While small-cap stocks, such as Indofood Agri Resources Ltd (SGX:5JS) with its market cap of SGD579.30M, are popular for their explosive growth, investors should also be aware of their balance sheet to judge whether the company can survive a downturn. So, understanding the company’s financial health becomes crucial, as mismanagement of capital can lead to bankruptcies, which occur at a higher rate for small-caps. Here are a few basic checks that are good enough to have a broad overview of the company’s financial strength. Nevertheless, since I only look at basic financial figures, I recommend you dig deeper yourself into 5JS here.
How does 5JS’s operating cash flow stack up against its debt?
5JS’s debt level has been constant at around IDR10,569,440.0M over the previous year – this includes both the current and long-term debt. At this current level of debt, 5JS’s cash and short-term investments stands at IDR2,404,838.0M for investing into the business. On top of this, 5JS has produced IDR2,068,570.0M in operating cash flow in the last twelve months, resulting in an operating cash to total debt ratio of 19.57%, meaning that 5JS’s current level of operating cash is not high enough to cover debt. This ratio can also be a sign of operational efficiency as an alternative to return on assets. In 5JS’s case, it is able to generate 0.2x cash from its debt capital.
Does 5JS’s liquid assets cover its short-term commitments?
Looking at 5JS’s most recent IDR4,650,308.0M liabilities, it seems that the business has been able to meet these commitments with a current assets level of IDR6,754,405.0M, leading to a 1.45x current account ratio. Generally, for Food companies, this is a reasonable ratio as there’s enough of a cash buffer without holding too capital in low return investments.
Does 5JS face the risk of succumbing to its debt-load?
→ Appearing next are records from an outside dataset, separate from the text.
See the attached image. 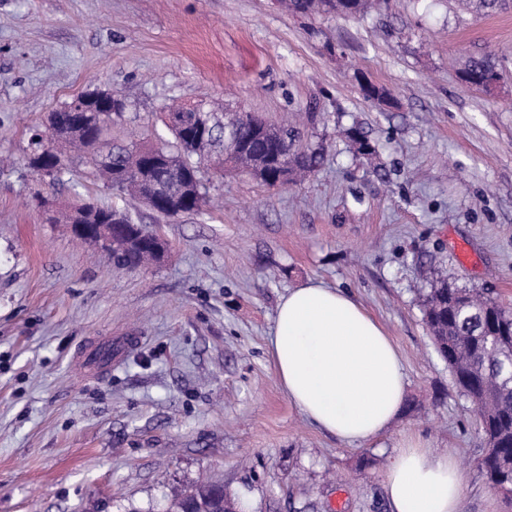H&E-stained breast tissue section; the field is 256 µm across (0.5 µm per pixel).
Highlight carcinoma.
Segmentation results:
<instances>
[{
  "label": "carcinoma",
  "mask_w": 512,
  "mask_h": 512,
  "mask_svg": "<svg viewBox=\"0 0 512 512\" xmlns=\"http://www.w3.org/2000/svg\"><path fill=\"white\" fill-rule=\"evenodd\" d=\"M512 0H457L460 9L480 15L497 12ZM289 12L303 17L336 14L360 17L374 7L373 0H280ZM498 72L495 55H464L457 61V73L463 81ZM54 132L45 136L50 149L62 158V167L54 179L78 162L90 174L119 194L142 198L145 183L151 180L152 158L142 154L145 146L124 135L126 112L101 116L84 112L82 125L73 126L71 115L60 109L53 113ZM232 130L224 128L212 112L199 113L201 124L210 130L204 139H186L180 131L169 130L166 140L157 131L144 130L164 149L166 170H175L179 198L192 196L182 213H200L207 204L205 166L210 157L223 158V164L250 173L270 188L296 184L314 173L321 164L323 149L309 142L306 126L283 116L269 120L243 109L235 113ZM357 154L366 159L376 148L355 127L346 132ZM112 211L120 217L112 228V245L99 248L121 269H137L163 258L159 250L166 242L157 232L135 223L122 207L114 204L100 208L81 207L83 222L96 223L99 214ZM423 320L440 356L448 363L456 384L473 403L484 441L477 467L497 490L512 486V311L487 293L459 288L446 280L434 284L426 294ZM192 499L206 512H219L222 504L238 507V500L224 489L201 482L175 499L170 507L180 510Z\"/></svg>",
  "instance_id": "carcinoma-1"
}]
</instances>
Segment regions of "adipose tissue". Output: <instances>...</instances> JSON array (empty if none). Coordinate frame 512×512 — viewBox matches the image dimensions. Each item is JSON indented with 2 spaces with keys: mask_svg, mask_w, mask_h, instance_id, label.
<instances>
[{
  "mask_svg": "<svg viewBox=\"0 0 512 512\" xmlns=\"http://www.w3.org/2000/svg\"><path fill=\"white\" fill-rule=\"evenodd\" d=\"M269 352L292 404L347 444L372 443L403 406L406 378L391 336L341 289L311 281L289 290ZM463 484L455 457L414 434L385 477L391 512H462Z\"/></svg>",
  "mask_w": 512,
  "mask_h": 512,
  "instance_id": "obj_1",
  "label": "adipose tissue"
}]
</instances>
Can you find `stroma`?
Returning <instances> with one entry per match:
<instances>
[{
	"instance_id": "35a3bbf8",
	"label": "stroma",
	"mask_w": 512,
	"mask_h": 512,
	"mask_svg": "<svg viewBox=\"0 0 512 512\" xmlns=\"http://www.w3.org/2000/svg\"><path fill=\"white\" fill-rule=\"evenodd\" d=\"M489 52L501 84H464L456 60ZM364 78L387 102L364 97ZM107 89L134 127L161 128L174 104L312 113L323 161L277 190L209 170L200 214L123 198L170 250L118 269L43 219L81 197L113 204L111 190L83 166L57 183L26 161L32 125ZM439 278L512 307V10L382 0L308 19L276 0H0V512H162L203 480L250 512H389L408 434L457 458L462 512H512L476 466L474 408L423 321ZM311 280L349 292L400 352L405 402L371 445L319 430L275 374L278 304ZM132 335L111 370L80 363L88 343Z\"/></svg>"
}]
</instances>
With a debt-to-equity ratio of 47.21%, 5JS can be considered as an above-average leveraged company. This is not unusual for small-caps as debt tends to be a cheaper and faster source of funding for some businesses. We can check to see whether 5JS is able to meet its debt obligations by looking at the net interest coverage ratio. A company generating earnings before interest and tax (EBIT) at least three times its net interest payments is considered financially sound. In 5JS’s, case, the ratio of 4.94x suggests that interest is appropriately covered, which means that lenders may be less hesitant to lend out more funding as 5JS’s high interest coverage is seen as responsible and safe practice.